───── DATA FOR THIS EXERCISE

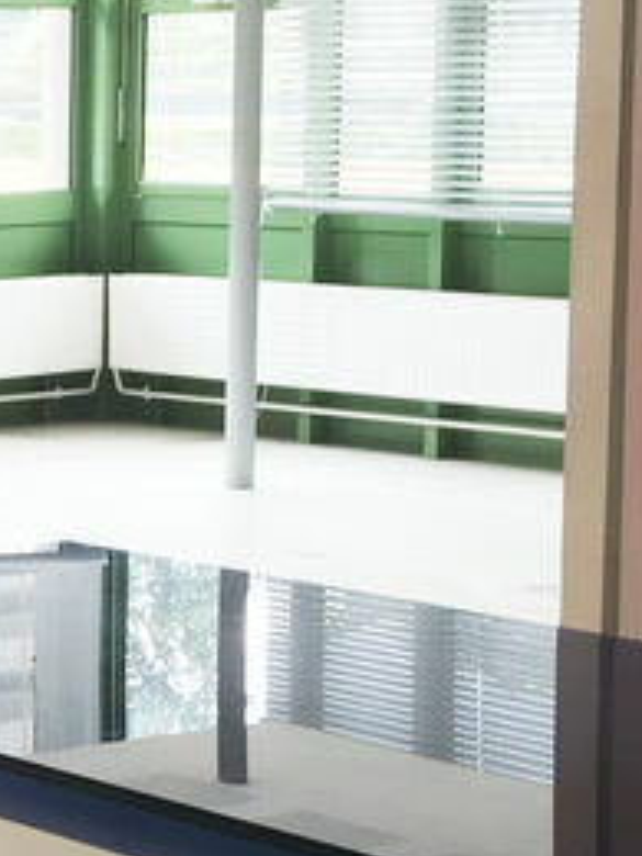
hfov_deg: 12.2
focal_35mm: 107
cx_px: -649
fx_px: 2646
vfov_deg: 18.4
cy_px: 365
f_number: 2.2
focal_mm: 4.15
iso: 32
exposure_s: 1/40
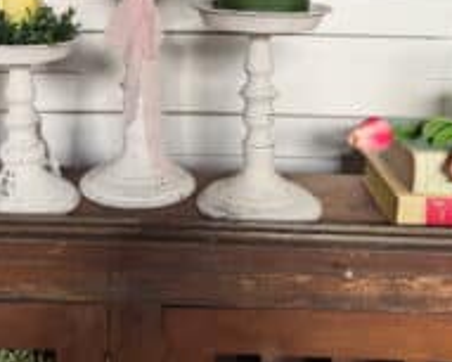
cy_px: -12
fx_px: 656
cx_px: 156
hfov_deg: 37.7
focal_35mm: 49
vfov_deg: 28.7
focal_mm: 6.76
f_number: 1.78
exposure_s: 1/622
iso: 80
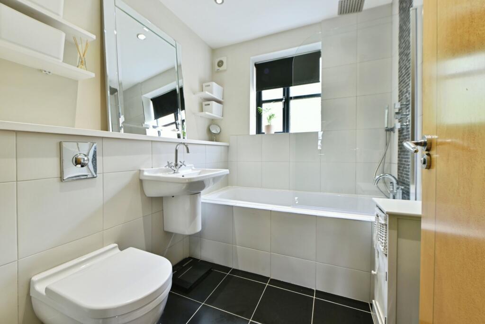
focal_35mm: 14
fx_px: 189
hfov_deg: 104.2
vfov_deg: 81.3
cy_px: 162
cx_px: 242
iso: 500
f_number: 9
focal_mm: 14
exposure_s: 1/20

──────────

Return every line above exactly, omitting images.

» RESPONSE TO THIS EXERCISE:
hfov_deg: 12.2
focal_35mm: 107
cx_px: -649
fx_px: 2646
vfov_deg: 18.4
cy_px: 365
f_number: 2.2
focal_mm: 4.15
iso: 32
exposure_s: 1/40
cy_px: -12
fx_px: 656
cx_px: 156
hfov_deg: 37.7
focal_35mm: 49
vfov_deg: 28.7
focal_mm: 6.76
f_number: 1.78
exposure_s: 1/622
iso: 80
focal_35mm: 14
fx_px: 189
hfov_deg: 104.2
vfov_deg: 81.3
cy_px: 162
cx_px: 242
iso: 500
f_number: 9
focal_mm: 14
exposure_s: 1/20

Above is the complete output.